For immediate release
September 1, 2016
An initial hearing will be held on September 28 in New Brunswick before Middlesex County Assignment Judge Travis L. Francis for a lawsuit alleging that the Spotswood Board of Education has violated the Open Public Meetings Act (OPMA) and Open Public Records Act (OPRA).
The complaint (docket no. MID-L-4615-16) was filed jointly this August by non-profit organization the New Jersey Foundation for Open Government (NJFOG) and Heather Grieco, who is a member of the organization.
The case is the first lawsuit brought by NJFOG in Middlesex County as part of its statewide affirmative litigation initiative to increase OPMA and OPRA compliance by public agencies. Meetings Act compliance, in particular, is sorely lacking in the state. A favorable ruling in the case would help to strengthen enforcement throughout Middlesex County.
The suit follows a July 7 OPRA request by Grieco for the minutes of the Spotswood School Board’s eight most recent nonpublic meetings (executive or closed sessions), the resolutions that authorized them, and fifty-seven sets of minutes for public meetings (open session) held in the last few years.
Public bodies in the state are required to keep minutes of their official proceedings, both those open and closed to the public, and must have a written resolution setting forth the specific valid reasons for entering closed session.
The meeting minutes that were provided in response to Grieco’s request fall well short of the “reasonably comprehensible” standard required by the Meetings Act, NJFOG claims.
The lawsuit points out that most of the closed door meetings held from August 2015 through this April lasted thirty minutes to an hour or more, while the minutes for those sessions state only that "the Board discussed legal issues" or "the Board discussed goals" or "the Board discussed personnel issues" or that the Board accepted the Superintendent's recommendations without stating what they are.
There is no mention of the parties to any contract or legal matter, specifics that should be disclosed in the executive session resolution, according to NJFOG. “Without that information, a member of the public wanting to know more about a specific matter wouldn’t know what records to request,” said attorney Walter Luers, who serves as NJFOG vice president.

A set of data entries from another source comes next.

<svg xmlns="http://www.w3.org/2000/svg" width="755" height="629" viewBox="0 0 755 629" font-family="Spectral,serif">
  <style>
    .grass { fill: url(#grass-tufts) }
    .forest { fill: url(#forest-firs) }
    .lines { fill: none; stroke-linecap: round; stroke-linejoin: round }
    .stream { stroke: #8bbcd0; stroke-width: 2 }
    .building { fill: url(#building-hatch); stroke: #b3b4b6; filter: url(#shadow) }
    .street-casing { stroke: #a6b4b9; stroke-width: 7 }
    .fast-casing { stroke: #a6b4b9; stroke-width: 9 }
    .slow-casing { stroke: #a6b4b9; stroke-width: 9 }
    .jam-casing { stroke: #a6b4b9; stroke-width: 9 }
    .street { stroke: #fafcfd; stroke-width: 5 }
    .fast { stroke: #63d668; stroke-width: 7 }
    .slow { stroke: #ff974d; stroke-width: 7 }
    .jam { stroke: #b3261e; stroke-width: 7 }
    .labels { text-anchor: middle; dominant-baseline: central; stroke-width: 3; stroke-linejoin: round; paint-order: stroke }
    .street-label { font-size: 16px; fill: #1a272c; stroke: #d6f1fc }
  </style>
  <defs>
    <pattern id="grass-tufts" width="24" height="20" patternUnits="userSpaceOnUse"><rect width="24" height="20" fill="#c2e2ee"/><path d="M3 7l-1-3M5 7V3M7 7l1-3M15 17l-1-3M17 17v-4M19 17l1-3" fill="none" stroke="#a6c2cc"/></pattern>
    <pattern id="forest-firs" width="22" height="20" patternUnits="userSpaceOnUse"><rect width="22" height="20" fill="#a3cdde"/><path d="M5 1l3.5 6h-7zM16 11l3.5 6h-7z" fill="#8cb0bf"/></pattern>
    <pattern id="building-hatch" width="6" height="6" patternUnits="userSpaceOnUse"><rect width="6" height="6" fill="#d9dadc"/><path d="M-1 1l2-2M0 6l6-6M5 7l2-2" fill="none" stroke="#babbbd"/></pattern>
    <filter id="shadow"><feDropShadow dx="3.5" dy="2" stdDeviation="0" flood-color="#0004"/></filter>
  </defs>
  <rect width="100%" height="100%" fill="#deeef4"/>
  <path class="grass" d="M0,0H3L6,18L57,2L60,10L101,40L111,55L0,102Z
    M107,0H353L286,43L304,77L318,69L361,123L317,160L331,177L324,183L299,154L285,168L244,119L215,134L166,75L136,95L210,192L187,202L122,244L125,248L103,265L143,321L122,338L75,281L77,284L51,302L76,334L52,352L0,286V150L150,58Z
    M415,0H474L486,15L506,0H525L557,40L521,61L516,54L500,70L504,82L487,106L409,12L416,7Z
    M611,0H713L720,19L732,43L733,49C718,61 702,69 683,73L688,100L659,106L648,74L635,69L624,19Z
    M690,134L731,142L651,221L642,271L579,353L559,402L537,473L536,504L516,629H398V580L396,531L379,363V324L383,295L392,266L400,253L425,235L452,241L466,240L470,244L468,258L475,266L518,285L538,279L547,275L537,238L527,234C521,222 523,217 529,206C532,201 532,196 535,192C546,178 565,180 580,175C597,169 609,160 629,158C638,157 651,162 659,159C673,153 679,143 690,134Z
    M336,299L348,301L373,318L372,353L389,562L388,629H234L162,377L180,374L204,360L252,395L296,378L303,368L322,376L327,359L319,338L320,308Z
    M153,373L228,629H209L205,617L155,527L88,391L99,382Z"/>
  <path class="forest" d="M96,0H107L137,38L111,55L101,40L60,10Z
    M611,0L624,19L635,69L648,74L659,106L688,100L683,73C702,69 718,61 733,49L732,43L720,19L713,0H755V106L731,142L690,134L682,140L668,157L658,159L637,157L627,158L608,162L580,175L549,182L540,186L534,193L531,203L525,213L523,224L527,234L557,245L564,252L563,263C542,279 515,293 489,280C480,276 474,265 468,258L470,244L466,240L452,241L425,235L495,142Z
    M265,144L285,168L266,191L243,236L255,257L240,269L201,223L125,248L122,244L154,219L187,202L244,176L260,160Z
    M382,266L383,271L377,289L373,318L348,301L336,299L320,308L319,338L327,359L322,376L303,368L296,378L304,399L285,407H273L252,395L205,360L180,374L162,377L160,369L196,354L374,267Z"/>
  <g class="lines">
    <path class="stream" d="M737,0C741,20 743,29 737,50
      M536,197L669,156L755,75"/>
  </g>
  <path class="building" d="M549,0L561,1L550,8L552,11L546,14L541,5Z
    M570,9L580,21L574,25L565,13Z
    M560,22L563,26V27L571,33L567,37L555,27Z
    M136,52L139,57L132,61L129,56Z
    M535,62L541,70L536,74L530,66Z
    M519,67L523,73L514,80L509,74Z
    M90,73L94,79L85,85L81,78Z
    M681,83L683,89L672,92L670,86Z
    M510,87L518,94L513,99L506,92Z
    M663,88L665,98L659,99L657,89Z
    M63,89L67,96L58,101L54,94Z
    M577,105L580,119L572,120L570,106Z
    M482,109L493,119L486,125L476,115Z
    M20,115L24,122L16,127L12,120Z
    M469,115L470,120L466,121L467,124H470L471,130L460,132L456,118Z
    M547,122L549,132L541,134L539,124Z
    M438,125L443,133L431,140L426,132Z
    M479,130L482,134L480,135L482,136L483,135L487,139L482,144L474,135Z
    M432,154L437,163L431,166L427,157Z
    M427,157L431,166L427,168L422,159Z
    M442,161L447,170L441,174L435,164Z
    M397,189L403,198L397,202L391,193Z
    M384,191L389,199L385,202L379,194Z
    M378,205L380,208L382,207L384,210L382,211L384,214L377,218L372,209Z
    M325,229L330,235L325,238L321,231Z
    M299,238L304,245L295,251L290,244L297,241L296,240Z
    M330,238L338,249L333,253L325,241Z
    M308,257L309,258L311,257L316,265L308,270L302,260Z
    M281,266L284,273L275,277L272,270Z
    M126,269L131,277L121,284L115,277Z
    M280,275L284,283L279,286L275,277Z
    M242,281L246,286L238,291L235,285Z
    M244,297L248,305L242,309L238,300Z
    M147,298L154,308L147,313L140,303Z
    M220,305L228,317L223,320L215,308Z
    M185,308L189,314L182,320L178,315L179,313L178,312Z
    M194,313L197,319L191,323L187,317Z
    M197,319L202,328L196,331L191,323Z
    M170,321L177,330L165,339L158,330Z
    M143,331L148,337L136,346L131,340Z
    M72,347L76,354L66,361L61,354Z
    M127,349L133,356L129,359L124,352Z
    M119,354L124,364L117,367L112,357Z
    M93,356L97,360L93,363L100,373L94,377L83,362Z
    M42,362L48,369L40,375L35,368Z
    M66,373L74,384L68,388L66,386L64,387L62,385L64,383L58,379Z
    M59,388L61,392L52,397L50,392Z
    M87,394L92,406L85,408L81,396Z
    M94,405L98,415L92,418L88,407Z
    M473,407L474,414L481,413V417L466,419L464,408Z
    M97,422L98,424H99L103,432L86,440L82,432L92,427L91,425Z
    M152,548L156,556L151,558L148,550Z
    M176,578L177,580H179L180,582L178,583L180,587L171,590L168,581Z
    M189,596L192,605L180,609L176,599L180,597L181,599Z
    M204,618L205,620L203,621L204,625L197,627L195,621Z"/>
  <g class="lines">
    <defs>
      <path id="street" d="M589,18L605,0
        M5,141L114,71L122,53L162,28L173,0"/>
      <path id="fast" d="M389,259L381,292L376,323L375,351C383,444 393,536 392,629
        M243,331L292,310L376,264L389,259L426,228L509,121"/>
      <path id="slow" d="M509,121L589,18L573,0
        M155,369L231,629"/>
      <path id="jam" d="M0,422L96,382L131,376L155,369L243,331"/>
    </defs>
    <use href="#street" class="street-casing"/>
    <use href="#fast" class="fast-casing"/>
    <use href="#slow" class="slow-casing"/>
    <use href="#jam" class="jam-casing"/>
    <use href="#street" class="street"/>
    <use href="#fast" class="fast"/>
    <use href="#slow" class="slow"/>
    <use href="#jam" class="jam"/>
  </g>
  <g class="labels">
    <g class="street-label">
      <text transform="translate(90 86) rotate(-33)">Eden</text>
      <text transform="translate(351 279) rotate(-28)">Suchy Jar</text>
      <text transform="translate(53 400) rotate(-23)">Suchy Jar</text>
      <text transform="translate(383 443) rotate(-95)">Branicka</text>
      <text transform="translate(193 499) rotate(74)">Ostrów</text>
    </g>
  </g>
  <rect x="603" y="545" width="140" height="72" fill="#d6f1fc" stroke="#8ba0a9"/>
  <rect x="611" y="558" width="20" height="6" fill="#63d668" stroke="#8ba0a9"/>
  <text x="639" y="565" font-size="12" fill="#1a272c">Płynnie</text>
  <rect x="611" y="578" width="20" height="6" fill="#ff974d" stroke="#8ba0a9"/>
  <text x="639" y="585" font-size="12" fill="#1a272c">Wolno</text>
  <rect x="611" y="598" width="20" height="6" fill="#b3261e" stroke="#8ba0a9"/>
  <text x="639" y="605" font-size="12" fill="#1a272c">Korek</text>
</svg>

Further, the minutes don’t list the time and place of the meeting or the members present, as the Meetings Act requires.
NJFOG also alleges that the Board either did not advertise its meetings in two newspapers or failed to accurately convey in the minutes the manner in which notice was given. Both are OPMA requirements.
“Their minutes are some of the worst I’ve seen,” said John Paff, who is NJFOG treasurer as well as chairman of the organization’s Affirmative Litigation Committee.
More than two years ago, in January 2014, Paff himself contacted the Spotswood School Board regarding some of these same inadequacies, and the Board’s attorney assured him that the Board would endeavor to be compliant with the law.
In response to Grieco’s July 7 OPRA request for the meeting minutes, the School Board’s Business Administrator directed her to the Board’s website.
All of the requested nonpublic meeting resolutions and minutes – or, rather, what the Board is calling minutes – were there, but they offer almost no information at all, as already mentioned.
Missing, however, were two thirds of the public session minutes that Grieco requested. All but one were subsequently posted to the site on August 1; the remaining set was not yet provided as of the date the complaint was filed.
“While records custodians sometimes respond to an OPRA request by directing someone with internet access to a website to retrieve a record, the record needs to be there,” said NJFOG president John Schmidt.
The Open Public Records Act says that a “government record shall be readily accessible”, not eventually accessible, NJFOG argues.
“OPRA requires not only that records be provided, but that they be provided promptly,” Paff said.
The September 28 hearing is scheduled for 10:30 AM and will focus on the OPRA portion of the case.
NJFOG has brought successful lawsuits against several other public agencies, including the Little Egg Harbor Fire District #3 earlier this year and the Island Heights Board of Education in 2014. Both are in Ocean County. Additionally, NJFOG won a case against the Trenton Board of Education in Mercer County in 2015.
NJFOG is represented by attorney Anthony H. Ogozalek, Jr. of Cinnaminson.
The New Jersey Foundation for Open Government (NJFOG) is the only non-profit organization in the state dedicated solely to improving public access to governmental records and meetings. We work to educate the public about the Open Public Records Act and Open Public Meetings Act as well as increase governmental compliance, transparency, and accountability.